_Instructions for the task_: Transcribe the listing exactly, leaving out every picture.
Input for this task START
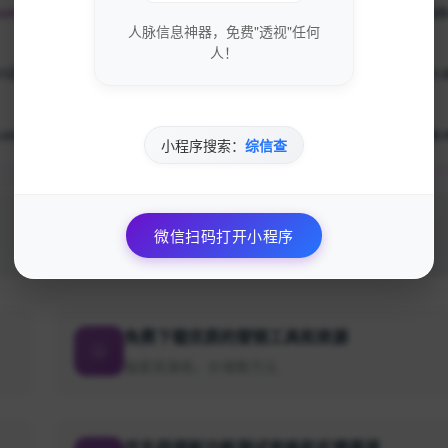
com
收录日期
2025
人脉信息神器，免费"透视"任何
人！
11Z
持有邮箱
2024-12-10T01:
.cn
域名注册
2011-12-11T08:
小程序搜索：
综信查
微信扫码打开小程序
免费下载优质的营销工具和资源
独家资源库，价值数万元
优先获得新功能测试资格和反馈渠道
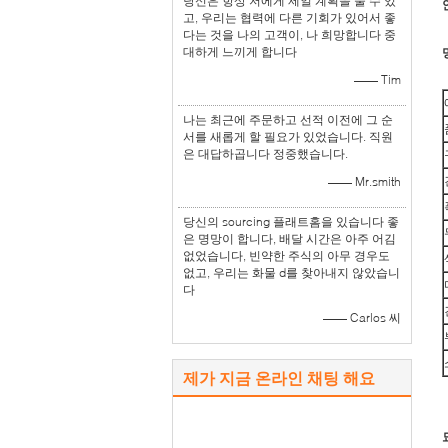
당신은 항상 저에게 제일 계획을 줄 수 있
고, 우리는 협력에 다른 기회가 있어서 좋
다는 것을 나의 고객이, 나 희망합니다 중
대하게 느끼게 합니다
—— Tim
나는 최근에 주문하고 선적 이전에 그 순
서를 새롭게 할 필요가 있었습니다. 직원
은 대답하곱니다 정중했습니다.
—— Mr.smith
당신의 sourcing 플래트홈을 있습니다 좋
은 명망이 합니다, 배달 시간은 아주 어김
없었습니다, 빈약한 주식의 아무 경우도
없고, 우리는 화물 d를 찾아내지 않았습니
다
—— Carlos 씨
제가 지금 온라인 채팅 해요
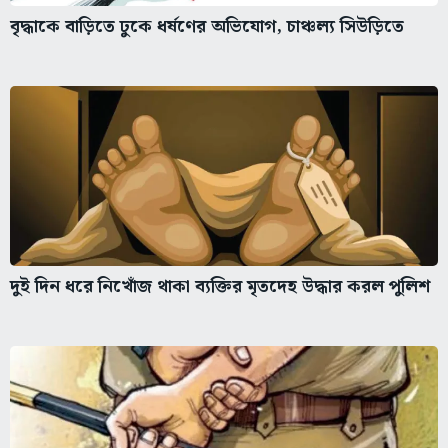
বৃদ্ধাকে বাড়িতে ঢুকে ধর্ষণের অভিযোগ, চাঞ্চল্য সিউড়িতে
দুই দিন ধরে নিখোঁজ থাকা ব্যক্তির মৃতদেহ উদ্ধার করল পুলিশ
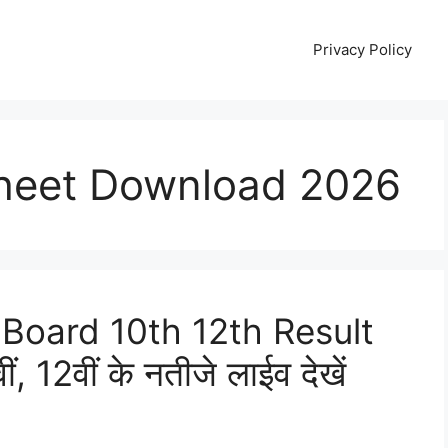
Privacy Policy
heet Download 2026
Board 10th 12th Result
 12वीं के नतीजे लाईव देखें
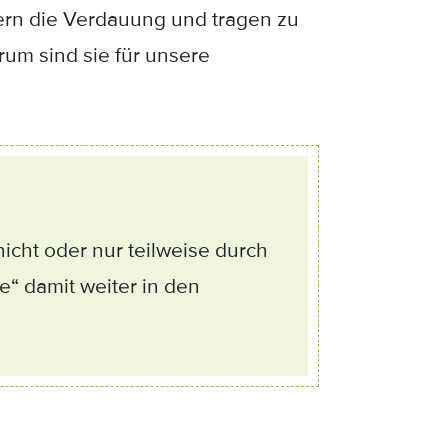
dern die Verdauung und tragen zu
um sind sie für unsere
icht oder nur teilweise durch
 damit weiter in den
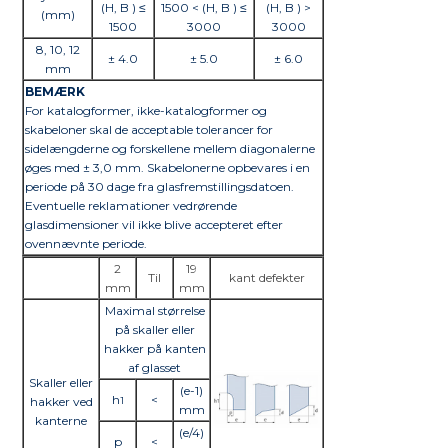
(H, B ) ≤
1500 < (H, B ) ≤
(H, B ) >
(mm)
1500
3000
3000
8, 10, 12
± 4.0
± 5.0
± 6.0
mm
BEMÆRK
For katalogformer, ikke-katalogformer og
skabeloner skal de acceptable tolerancer for
sidelængderne og forskellene mellem diagonalerne
øges med ± 3,0 mm. Skabelonerne opbevares i en
periode på 30 dage fra glasfremstillingsdatoen.
Eventuelle reklamationer vedrørende
glasdimensioner vil ikke blive accepteret efter
ovennævnte periode.
2
19
Til
kant defekter
mm
mm
Maximal størrelse
på skaller eller
hakker på kanten
af glasset
Skaller eller
(e-1)
h
<
hakker ved
1
mm
kanterne
(e/4)
p
<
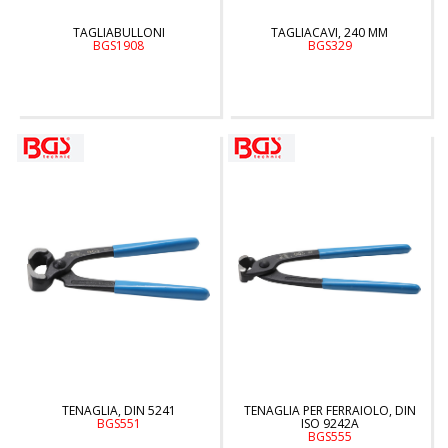
TAGLIABULLONI
TAGLIACAVI, 240 MM
BGS1908
BGS329
TENAGLIA, DIN 5241
TENAGLIA PER FERRAIOLO, DIN
BGS551
ISO 9242A
BGS555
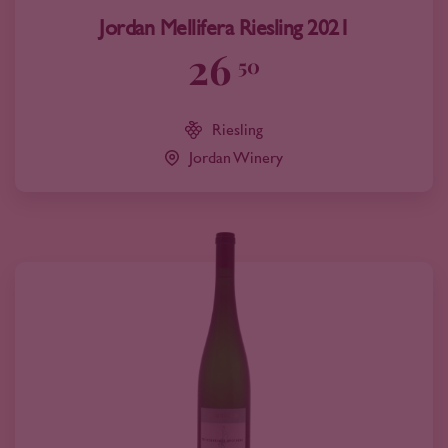
Jordan Mellifera Riesling 2021
26
50
Riesling
Jordan Winery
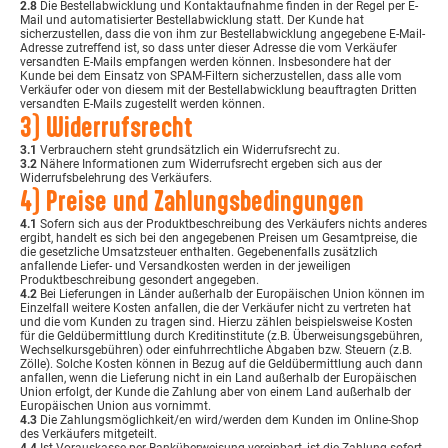
2.8
Die Bestellabwicklung und Kontaktaufnahme finden in der Regel per E-
Mail und automatisierter Bestellabwicklung statt. Der Kunde hat
sicherzustellen, dass die von ihm zur Bestellabwicklung angegebene E-Mail-
Adresse zutreffend ist, so dass unter dieser Adresse die vom Verkäufer
versandten E-Mails empfangen werden können. Insbesondere hat der
Kunde bei dem Einsatz von SPAM-Filtern sicherzustellen, dass alle vom
Verkäufer oder von diesem mit der Bestellabwicklung beauftragten Dritten
versandten E-Mails zugestellt werden können.
3) Widerrufsrecht
3.1
Verbrauchern steht grundsätzlich ein Widerrufsrecht zu.
3.2
Nähere Informationen zum Widerrufsrecht ergeben sich aus der
Widerrufsbelehrung des Verkäufers.
4) Preise und Zahlungsbedingungen
4.1
Sofern sich aus der Produktbeschreibung des Verkäufers nichts anderes
ergibt, handelt es sich bei den angegebenen Preisen um Gesamtpreise, die
die gesetzliche Umsatzsteuer enthalten. Gegebenenfalls zusätzlich
anfallende Liefer- und Versandkosten werden in der jeweiligen
Produktbeschreibung gesondert angegeben.
4.2
Bei Lieferungen in Länder außerhalb der Europäischen Union können im
Einzelfall weitere Kosten anfallen, die der Verkäufer nicht zu vertreten hat
und die vom Kunden zu tragen sind. Hierzu zählen beispielsweise Kosten
für die Geldübermittlung durch Kreditinstitute (z.B. Überweisungsgebühren,
Wechselkursgebühren) oder einfuhrrechtliche Abgaben bzw. Steuern (z.B.
Zölle). Solche Kosten können in Bezug auf die Geldübermittlung auch dann
anfallen, wenn die Lieferung nicht in ein Land außerhalb der Europäischen
Union erfolgt, der Kunde die Zahlung aber von einem Land außerhalb der
Europäischen Union aus vornimmt.
4.3
Die Zahlungsmöglichkeit/en wird/werden dem Kunden im Online-Shop
des Verkäufers mitgeteilt.
4.4
Ist Vorauskasse per Banküberweisung vereinbart, ist die Zahlung sofort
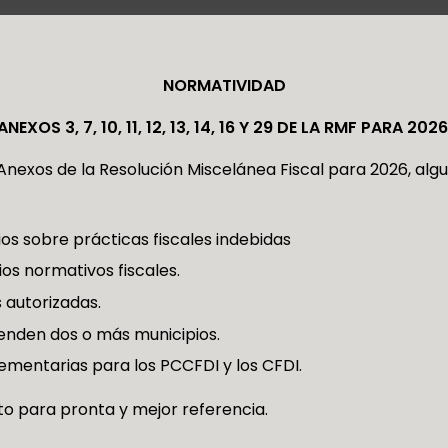
NORMATIVIDAD
ANEXOS 3, 7, 10, 11, 12, 13, 14, 16 Y 29 DE LA RMF PARA 2026
nexos de la Resolución Miscelánea Fiscal para 2026, algu
os sobre prácticas fiscales indebidas
os normativos fiscales.
 autorizadas.
enden dos o más municipios.
ementarias para los PCCFDI y los CFDI.
 para pronta y mejor referencia.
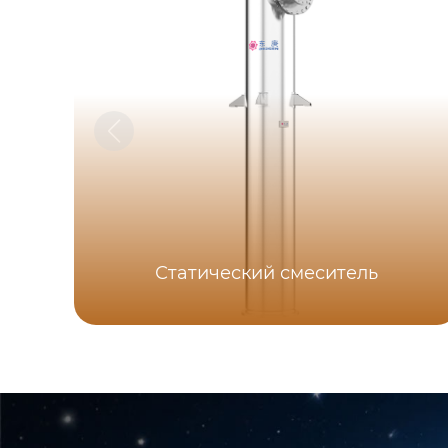
Статический смеситель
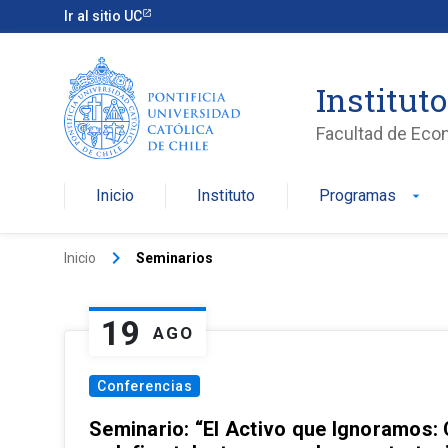
Ir al sitio UC
Institut
Facultad de Eco
Inicio
Instituto
Programas
arrow_drop_down
keyboard_arrow_right
Inicio
Seminarios
19
AGO
Conferencias
Seminario: “El Activo que Ignoramos:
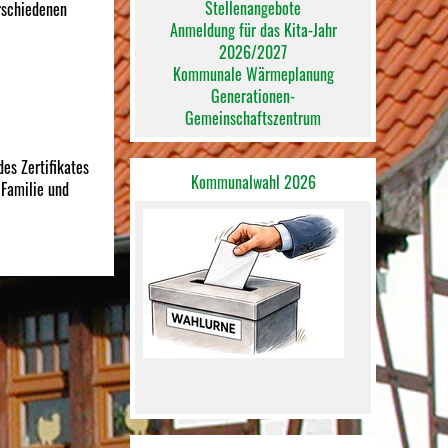
Stellenangebote
rschiedenen
Anmeldung für das Kita-Jahr
2026/2027
Kommunale Wärmeplanung
Generationen-
Gemeinschaftszentrum
es Zertifikates
Kommunalwahl 2026
 Familie und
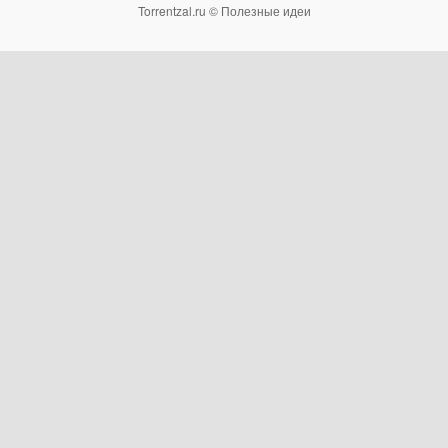
Torrentzal.ru © Полезные идеи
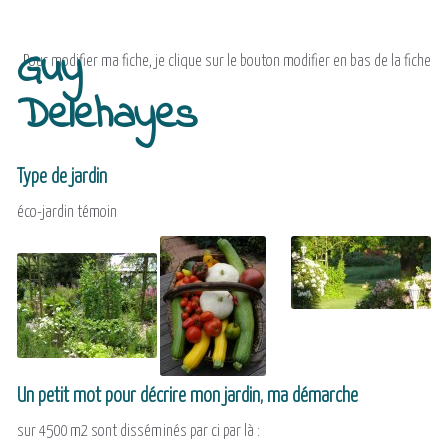
Guy
Pour modifier ma fiche, je clique sur le bouton modifier en bas de la fiche
Delehayes
Type de jardin
éco-jardin témoin
Un petit mot pour décrire mon jardin, ma démarche
sur 4500 m2 sont disséminés par ci par là :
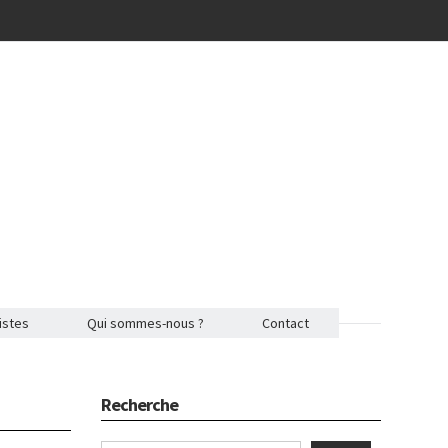
istes
Qui sommes-nous ?
Contact
Recherche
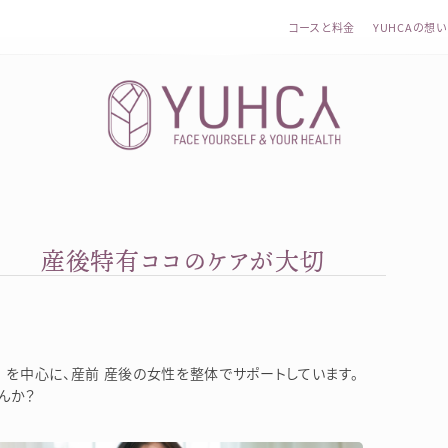
コースと料金
YUHCAの想い
い 産後特有ココのケアが大切
カラダを整え、習慣を変えて、心を前向きに。産前産後訪問
を中心に、産前 産後の女性を整体でサポートしています。
んか？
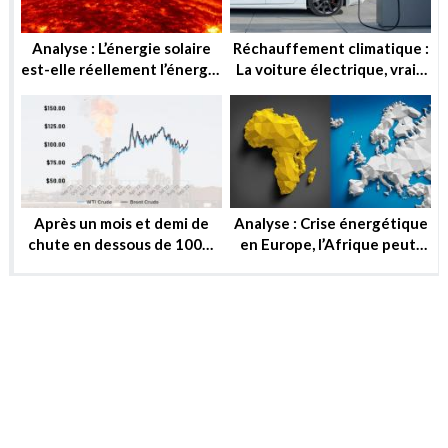
Analyse : L’énergie solaire
Réchauffement climatique :
est-elle réellement l’énergie
La voiture électrique, vraie
de demain ?
solution ou utopie ?
Après un mois et demi de
Analyse : Crise énergétique
chute en dessous de 100$,
en Europe, l’Afrique peut-
le baril peut-il reprendre ou
elle substituer au gaz russe
se stabiliser?
?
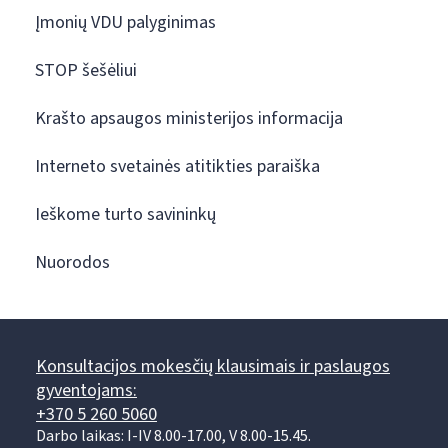
Įmonių VDU palyginimas
STOP šešėliui
Krašto apsaugos ministerijos informacija
Interneto svetainės atitikties paraiška
Ieškome turto savininkų
Nuorodos
Konsultacijos mokesčių klausimais ir paslaugos
gyventojams:
+370 5 260 5060
Darbo laikas: I-IV 8.00-17.00, V 8.00-15.45.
Input for this task END
_Response for this exercise_:
com
收录日期
2025
人脉信息神器，免费"透视"任何
人！
11Z
持有邮箱
2024-12-10T01:
.cn
域名注册
2011-12-11T08:
小程序搜索：
综信查
微信扫码打开小程序
免费下载优质的营销工具和资源
独家资源库，价值数万元
优先获得新功能测试资格和反馈渠道
당신은 항상 저에게 제일 계획을 줄 수 있
고, 우리는 협력에 다른 기회가 있어서 좋
다는 것을 나의 고객이, 나 희망합니다 중
대하게 느끼게 합니다
—— Tim
나는 최근에 주문하고 선적 이전에 그 순
서를 새롭게 할 필요가 있었습니다. 직원
은 대답하곱니다 정중했습니다.
—— Mr.smith
당신의 sourcing 플래트홈을 있습니다 좋
은 명망이 합니다, 배달 시간은 아주 어김
없었습니다, 빈약한 주식의 아무 경우도
없고, 우리는 화물 d를 찾아내지 않았습니
다
—— Carlos 씨
제가 지금 온라인 채팅 해요
বৃদ্ধাকে বাড়িতে ঢুকে ধর্ষণের অভিযোগ, চাঞ্চল্য সিউড়িতে
দুই দিন ধরে নিখোঁজ থাকা ব্যক্তির মৃতদেহ উদ্ধার করল পুলিশ
Privacy Policy
heet Download 2026
Board 10th 12th Result
 12वीं के नतीजे लाईव देखें
dern die Verdauung und tragen zu
um sind sie für unsere
icht oder nur teilweise durch
 damit weiter in den
(H, B ) ≤
1500 < (H, B ) ≤
(H, B ) >
(mm)
1500
3000
3000
8, 10, 12
± 4.0
± 5.0
± 6.0
mm
BEMÆRK
For katalogformer, ikke-katalogformer og
skabeloner skal de acceptable tolerancer for
sidelængderne og forskellene mellem diagonalerne
øges med ± 3,0 mm. Skabelonerne opbevares i en
periode på 30 dage fra glasfremstillingsdatoen.
Eventuelle reklamationer vedrørende
glasdimensioner vil ikke blive accepteret efter
ovennævnte periode.
2
19
Til
kant defekter
mm
mm
Maximal størrelse
på skaller eller
hakker på kanten
af glasset
Skaller eller
(e-1)
h
<
hakker ved
1
mm
kanterne
(e/4)
p
<
TAGLIABULLONI
TAGLIACAVI, 240 MM
BGS1908
BGS329
TENAGLIA, DIN 5241
TENAGLIA PER FERRAIOLO, DIN
BGS551
ISO 9242A
BGS555
Jordan Mellifera Riesling 2021
26
50
Riesling
Jordan Winery
2.8
Die Bestellabwicklung und Kontaktaufnahme finden in der Regel per E-
Mail und automatisierter Bestellabwicklung statt. Der Kunde hat
sicherzustellen, dass die von ihm zur Bestellabwicklung angegebene E-Mail-
Adresse zutreffend ist, so dass unter dieser Adresse die vom Verkäufer
versandten E-Mails empfangen werden können. Insbesondere hat der
Kunde bei dem Einsatz von SPAM-Filtern sicherzustellen, dass alle vom
Verkäufer oder von diesem mit der Bestellabwicklung beauftragten Dritten
versandten E-Mails zugestellt werden können.
3) Widerrufsrecht
3.1
Verbrauchern steht grundsätzlich ein Widerrufsrecht zu.
3.2
Nähere Informationen zum Widerrufsrecht ergeben sich aus der
Widerrufsbelehrung des Verkäufers.
4) Preise und Zahlungsbedingungen
4.1
Sofern sich aus der Produktbeschreibung des Verkäufers nichts anderes
ergibt, handelt es sich bei den angegebenen Preisen um Gesamtpreise, die
die gesetzliche Umsatzsteuer enthalten. Gegebenenfalls zusätzlich
anfallende Liefer- und Versandkosten werden in der jeweiligen
Produktbeschreibung gesondert angegeben.
4.2
Bei Lieferungen in Länder außerhalb der Europäischen Union können im
Einzelfall weitere Kosten anfallen, die der Verkäufer nicht zu vertreten hat
und die vom Kunden zu tragen sind. Hierzu zählen beispielsweise Kosten
für die Geldübermittlung durch Kreditinstitute (z.B. Überweisungsgebühren,
Wechselkursgebühren) oder einfuhrrechtliche Abgaben bzw. Steuern (z.B.
Zölle). Solche Kosten können in Bezug auf die Geldübermittlung auch dann
anfallen, wenn die Lieferung nicht in ein Land außerhalb der Europäischen
Union erfolgt, der Kunde die Zahlung aber von einem Land außerhalb der
Europäischen Union aus vornimmt.
4.3
Die Zahlungsmöglichkeit/en wird/werden dem Kunden im Online-Shop
des Verkäufers mitgeteilt.
4.4
Ist Vorauskasse per Banküberweisung vereinbart, ist die Zahlung sofort
NORMATIVIDAD
ANEXOS 3, 7, 10, 11, 12, 13, 14, 16 Y 29 DE LA RMF PARA 2026
nexos de la Resolución Miscelánea Fiscal para 2026, algu
os sobre prácticas fiscales indebidas
os normativos fiscales.
 autorizadas.
enden dos o más municipios.
ementarias para los PCCFDI y los CFDI.
 para pronta y mejor referencia.
Статический смеситель
Ir al sitio UC
Institut
Facultad de Eco
Inicio
Instituto
Programas
arrow_drop_down
keyboard_arrow_right
Inicio
Seminarios
19
AGO
Conferencias
Seminario: “El Activo que Ignoramos:
Stellenangebote
rschiedenen
Anmeldung für das Kita-Jahr
2026/2027
Kommunale Wärmeplanung
Generationen-
Gemeinschaftszentrum
es Zertifikates
Kommunalwahl 2026
 Familie und
Torrentzal.ru © Полезные идеи
Guy
Pour modifier ma fiche, je clique sur le bouton modifier en bas de la fiche
Delehayes
Type de jardin
éco-jardin témoin
Un petit mot pour décrire mon jardin, ma démarche
sur 4500 m2 sont disséminés par ci par là :
istes
Qui sommes-nous ?
Contact
Recherche
コースと料金
YUHCAの想い
い 産後特有ココのケアが大切
カラダを整え、習慣を変えて、心を前向きに。産前産後訪問
を中心に、産前 産後の女性を整体でサポートしています。
んか？
Analyse : L’énergie solaire
Réchauffement climatique :
est-elle réellement l’énergie
La voiture électrique, vraie
de demain ?
solution ou utopie ?
Après un mois et demi de
Analyse : Crise énergétique
chute en dessous de 100$,
en Europe, l’Afrique peut-
le baril peut-il reprendre ou
elle substituer au gaz russe
se stabiliser?
?
Įmonių VDU palyginimas
STOP šešėliui
Krašto apsaugos ministerijos informacija
Interneto svetainės atitikties paraiška
Ieškome turto savininkų
Nuorodos
Konsultacijos mokesčių klausimais ir paslaugos
gyventojams:
+370 5 260 5060
Darbo laikas: I-IV 8.00-17.00, V 8.00-15.45.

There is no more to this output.